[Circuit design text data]
------------------------------------------------------------

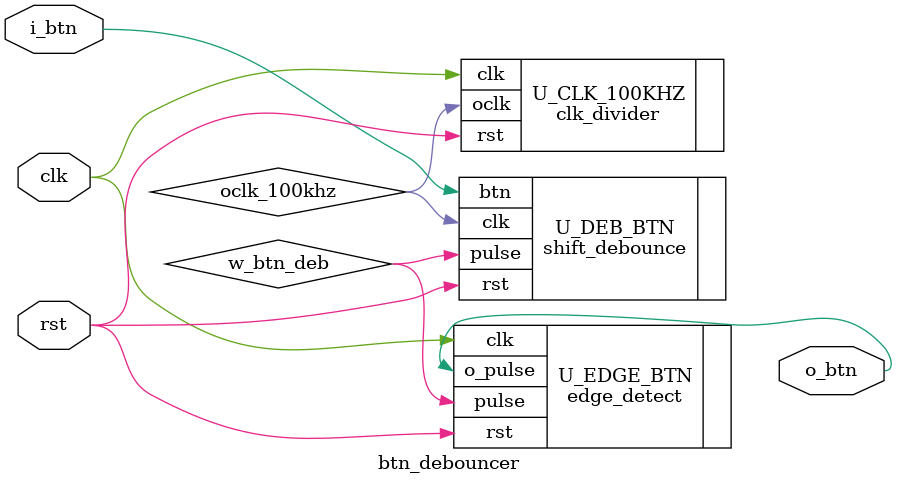
<source format=v>
`timescale 1ns / 1ps


module btn_debouncer (
    input clk,
    input rst,
    input i_btn,

    output o_btn
);

    wire oclk_100khz;
    wire w_btn_deb;

    clk_divider #(
        .FCNT(500)//500
    ) U_CLK_100KHZ (
        .clk (clk),
        .rst (rst),
        .oclk(oclk_100khz)
    );

    shift_debounce U_DEB_BTN (
        .clk(oclk_100khz),
        .rst(rst),
        .btn(i_btn),

        .pulse(w_btn_deb)
    );

    edge_detect U_EDGE_BTN (
        .clk  (clk),
        .rst  (rst),
        .pulse(w_btn_deb),

        .o_pulse(o_btn)
    );
endmodule

</source>
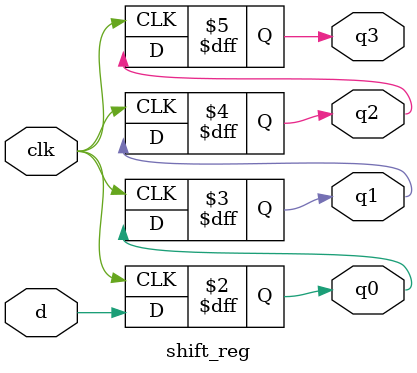
<source format=v>
`timescale 1ns / 1ps


module shift_reg(q0, q1, q2, q3, d, clk  );

input d, clk;
output reg q0, q1, q2, q3;

always @ (posedge clk)
begin 
   q0 <= d;
   q1 <= q0;
   q2 <= q1;
   q3 = q2 ;
   
   end 
endmodule

</source>
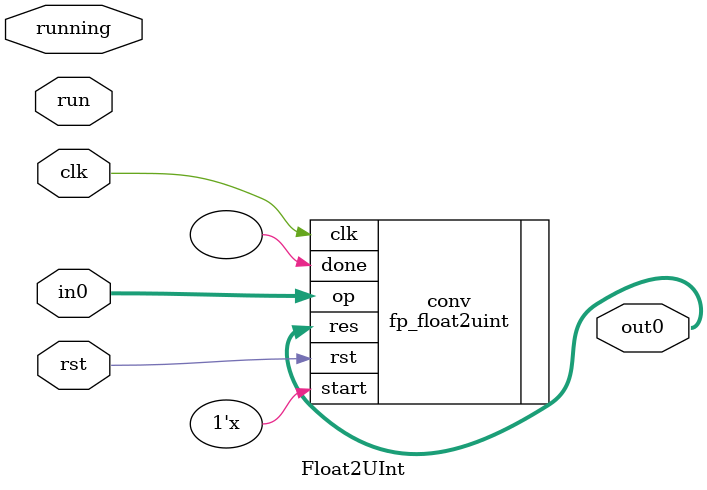
<source format=v>
`timescale 1ns / 1ps
`include "xversat.vh"

module Float2UInt #(
         parameter DATA_W = 32
              )
    (
    //control
    input                         clk,
    input                         rst,
    
    input                         running,
    input                         run,
    
    //input / output data
    input [DATA_W-1:0]            in0,
    
    (* versat_latency = 1 *) output [DATA_W-1:0]       out0
    );

fp_float2uint conv(
   .clk(clk),
   .rst(rst),

   .start(1'bx),
   .done(),

   .op(in0),
   .res(out0)
    );

endmodule 

</source>
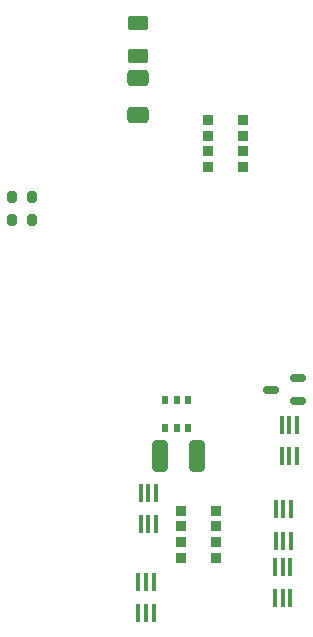
<source format=gbr>
%TF.GenerationSoftware,KiCad,Pcbnew,7.0.8*%
%TF.CreationDate,2023-11-29T08:53:45-05:00*%
%TF.ProjectId,clock,636c6f63-6b2e-46b6-9963-61645f706362,rev?*%
%TF.SameCoordinates,Original*%
%TF.FileFunction,Paste,Bot*%
%TF.FilePolarity,Positive*%
%FSLAX46Y46*%
G04 Gerber Fmt 4.6, Leading zero omitted, Abs format (unit mm)*
G04 Created by KiCad (PCBNEW 7.0.8) date 2023-11-29 08:53:45*
%MOMM*%
%LPD*%
G01*
G04 APERTURE LIST*
G04 Aperture macros list*
%AMRoundRect*
0 Rectangle with rounded corners*
0 $1 Rounding radius*
0 $2 $3 $4 $5 $6 $7 $8 $9 X,Y pos of 4 corners*
0 Add a 4 corners polygon primitive as box body*
4,1,4,$2,$3,$4,$5,$6,$7,$8,$9,$2,$3,0*
0 Add four circle primitives for the rounded corners*
1,1,$1+$1,$2,$3*
1,1,$1+$1,$4,$5*
1,1,$1+$1,$6,$7*
1,1,$1+$1,$8,$9*
0 Add four rect primitives between the rounded corners*
20,1,$1+$1,$2,$3,$4,$5,0*
20,1,$1+$1,$4,$5,$6,$7,0*
20,1,$1+$1,$6,$7,$8,$9,0*
20,1,$1+$1,$8,$9,$2,$3,0*%
G04 Aperture macros list end*
%ADD10RoundRect,0.250000X-0.400000X-1.075000X0.400000X-1.075000X0.400000X1.075000X-0.400000X1.075000X0*%
%ADD11R,0.400000X1.500000*%
%ADD12R,0.550000X0.800000*%
%ADD13RoundRect,0.150000X0.512500X0.150000X-0.512500X0.150000X-0.512500X-0.150000X0.512500X-0.150000X0*%
%ADD14R,0.900000X0.900000*%
%ADD15RoundRect,0.250000X0.625000X-0.375000X0.625000X0.375000X-0.625000X0.375000X-0.625000X-0.375000X0*%
%ADD16RoundRect,0.200000X-0.200000X-0.275000X0.200000X-0.275000X0.200000X0.275000X-0.200000X0.275000X0*%
%ADD17RoundRect,0.250000X-0.650000X0.412500X-0.650000X-0.412500X0.650000X-0.412500X0.650000X0.412500X0*%
G04 APERTURE END LIST*
D10*
%TO.C,R1*%
X32232000Y-49326800D03*
X35332000Y-49326800D03*
%TD*%
D11*
%TO.C,Q3*%
X43281600Y-61417200D03*
X42631600Y-61417200D03*
X41981600Y-61417200D03*
X41981600Y-58757200D03*
X42631600Y-58757200D03*
X43281600Y-58757200D03*
%TD*%
%TO.C,Q4*%
X43322000Y-56549600D03*
X42672000Y-56549600D03*
X42022000Y-56549600D03*
X42022000Y-53889600D03*
X42672000Y-53889600D03*
X43322000Y-53889600D03*
%TD*%
D12*
%TO.C,U2*%
X32694800Y-44602400D03*
X33644800Y-44602400D03*
X34594800Y-44602400D03*
X34594800Y-47002400D03*
X33644800Y-47002400D03*
X32694800Y-47002400D03*
%TD*%
D11*
%TO.C,Q5*%
X43830000Y-49377600D03*
X43180000Y-49377600D03*
X42530000Y-49377600D03*
X42530000Y-46717600D03*
X43180000Y-46717600D03*
X43830000Y-46717600D03*
%TD*%
D13*
%TO.C,Q6*%
X43911100Y-42788800D03*
X43911100Y-44688800D03*
X41636100Y-43738800D03*
%TD*%
D14*
%TO.C,RN1*%
X36271200Y-24892000D03*
X36271200Y-23552000D03*
X36271200Y-22232000D03*
X36271200Y-20892000D03*
X39271200Y-20892000D03*
X39271200Y-22232000D03*
X39271200Y-23552000D03*
X39271200Y-24892000D03*
%TD*%
D11*
%TO.C,Q7*%
X30388800Y-59994800D03*
X31038800Y-59994800D03*
X31688800Y-59994800D03*
X31688800Y-62654800D03*
X31038800Y-62654800D03*
X30388800Y-62654800D03*
%TD*%
D15*
%TO.C,D*%
X30378400Y-15471600D03*
X30378400Y-12671600D03*
%TD*%
D11*
%TO.C,Q2*%
X30592000Y-52458000D03*
X31242000Y-52458000D03*
X31892000Y-52458000D03*
X31892000Y-55118000D03*
X31242000Y-55118000D03*
X30592000Y-55118000D03*
%TD*%
D16*
%TO.C,R2*%
X19723600Y-27442000D03*
X21373600Y-27442000D03*
%TD*%
D17*
%TO.C,C1*%
X30378400Y-17373600D03*
X30378400Y-20498600D03*
%TD*%
D14*
%TO.C,RN2*%
X33982400Y-57982000D03*
X33982400Y-56642000D03*
X33982400Y-55322000D03*
X33982400Y-53982000D03*
X36982400Y-53982000D03*
X36982400Y-55322000D03*
X36982400Y-56642000D03*
X36982400Y-57982000D03*
%TD*%
D16*
%TO.C,R3*%
X19723600Y-29347000D03*
X21373600Y-29347000D03*
%TD*%
M02*

</source>
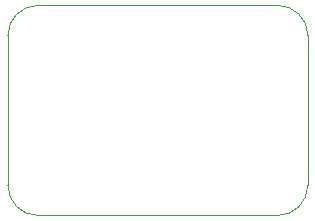
<source format=gbr>
%TF.GenerationSoftware,KiCad,Pcbnew,5.1.5+dfsg1-2~bpo10+1*%
%TF.CreationDate,Date%
%TF.ProjectId,Gesture Sensor,47657374-7572-4652-9053-656e736f722e,rev?*%
%TF.SameCoordinates,Original*%
%TF.FileFunction,Paste,Bot*%
%TF.FilePolarity,Positive*%
%FSLAX45Y45*%
G04 Gerber Fmt 4.5, Leading zero omitted, Abs format (unit mm)*
G04 Created by KiCad*
%MOMM*%
%LPD*%
G04 APERTURE LIST*
%ADD10C,0.050000*%
G04 APERTURE END LIST*
D10*
X13335000Y-6350000D02*
G75*
G02X13081000Y-6096000I0J254000D01*
G01*
X15367000Y-4572000D02*
G75*
G02X15621000Y-4826000I0J-254000D01*
G01*
X15621000Y-6096000D02*
G75*
G02X15367000Y-6350000I-254000J0D01*
G01*
X13081000Y-4826000D02*
G75*
G02X13335000Y-4572000I254000J0D01*
G01*
X13335000Y-4572000D02*
X15367000Y-4572000D01*
X13081000Y-4826000D02*
X13081000Y-6096000D01*
X15621000Y-4826000D02*
X15621000Y-6096000D01*
X13335000Y-6350000D02*
X15367000Y-6350000D01*
M02*

</source>
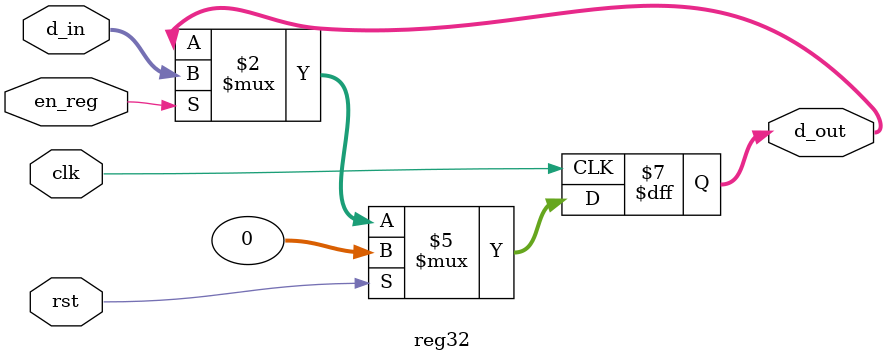
<source format=v>
/**
This module implements a 32-bit register with synchronous reset functionality.
It allows writing data into the register when the enable signal (en_reg) is active, and outputs the stored data on the d_out signal.

input :
	rst : Reset signal
	en_reg : Control signal for write enable
	d_in : Data to be written into the register
output :
    d_out : Data read from the register
*/
module reg32 ( clk, rst, en_reg, d_in, d_out );
    input clk, rst, en_reg;
    input[31:0]	d_in;
    output[31:0] d_out;
    reg [31:0] d_out;
   
    always @( posedge clk ) begin
        if ( rst )
			d_out <= 32'b0;
        else if ( en_reg )
			d_out <= d_in;
    end

endmodule
</source>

------------------------------------------------------------

• Your goal
In the entries above, some lines may contain the string "KiCad"; report how many, without additional comment.

• Answer section
4